Evening: The Grand Canyon

I was down Moore Street/Henry Street way again, taking some shots before heading to a poetry reading with Liam Ó Muirthile and Gabriel Rosenstock in the Unitarian on Stephen's Green. I took a couple of okay pictures in the market on Moore Street and was heading home when I noticed the luminous rose-orange-lilac sunset pressing above the dark canyon of Henry Street. An interesting backdrop for the passing faces, apart from and yet colouring all of us, the light that lifts and buries us.

As a street photographer I often find I have to work my way into the groove, especially when I'm alone, as I was here. I noticed a man holding up a handmade sign for fortune-telling (you can just about see him in the background to the right), but as soon as he saw me clocking him he moved off his patch, obviously not wanting to be photographed. I don't pursue people like that, unlike the New York photographer Bruce Gilden, whom I had a discussion/argument about on the Blipfoto forum recently. I really love some of Gilden's shots, but he is undeniably a hustler, very in-your-face. Not my style, though there is I think an element of what Gilden might be looking for, those who are 'lost in thought', in the image I posted above. I thought the man's apparently preoccupied expression (serious or possibly mournful) made an interesting contrast with the light in the sky and the passing streetlife. We are all interior beings and I think the best street photography often brings this out, not only the contrasts of shapes/colours/light/dark but also the interior/exterior (or at least that's what I look for).

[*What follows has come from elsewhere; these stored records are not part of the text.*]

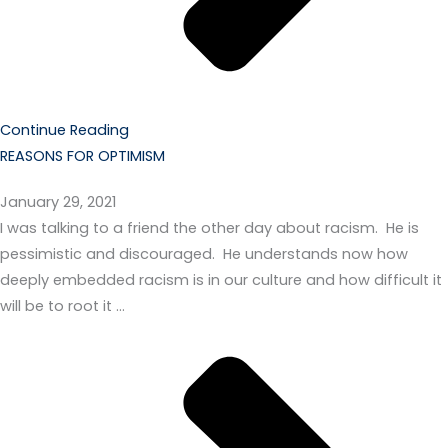
Continue Reading
REASONS FOR OPTIMISM
January 29, 2021
I was talking to a friend the other day about racism. He is
pessimistic and discouraged. He understands now how
deeply embedded racism is in our culture and how difficult it
will be to root it …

Later walking past Benetton's on Stephen's Green I came across this unusual little tableau in the shop window. One of the mannikins was moving. a woman made up to look like a window dummy. I was surprised when another woman standing watching beside me asked me to keep taking photos; they were shooting a music video and wanted some high quality stills from a different angle. Here's another shot of the woman. I don't think I really managed to get anything strong; the light was too tricky, or I was just too fumbling and maybe a bit tired by that stage. Sometimes when I'm presented with a delicious opportunity I fu*k up, while, elsewhere, a quick glimpse of something/someone walking out of frame in an unpromising situation leaves me with an images that holds some kind of resonance, something that haunts.